Activity: Where an image occurs, skip it and print the rest of the records verbatim.
##############################
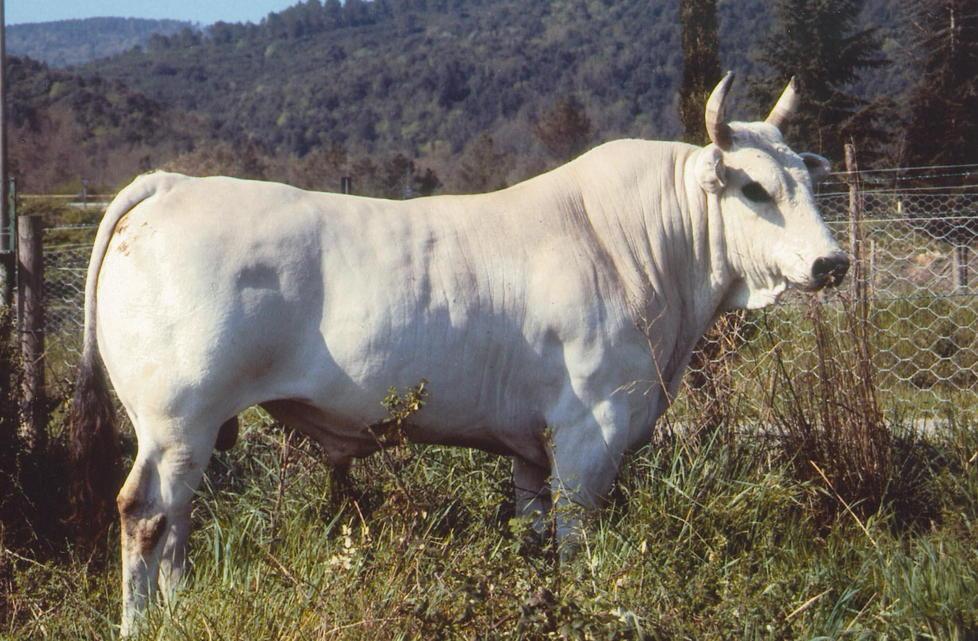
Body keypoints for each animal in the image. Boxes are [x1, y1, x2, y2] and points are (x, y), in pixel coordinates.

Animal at [69, 73, 848, 635]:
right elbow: (576, 542)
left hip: (190, 432)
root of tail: (173, 183)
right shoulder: (590, 432)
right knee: (147, 515)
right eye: (755, 188)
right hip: (177, 420)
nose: (831, 262)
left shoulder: (533, 449)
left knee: (178, 523)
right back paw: (143, 624)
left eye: (810, 182)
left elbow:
##############################
Reply:
Body keypoints for each animal in the image. Boxes are [x1, y1, x2, y2] and points are (x, y), in pixel coordinates.

Animal at [69, 73, 848, 635]:
right elbow: (576, 542)
left hip: (190, 432)
root of tail: (173, 183)
right shoulder: (590, 432)
right knee: (147, 515)
right eye: (755, 188)
right hip: (177, 420)
nose: (831, 262)
left shoulder: (533, 449)
left knee: (178, 523)
right back paw: (143, 624)
left eye: (810, 182)
left elbow:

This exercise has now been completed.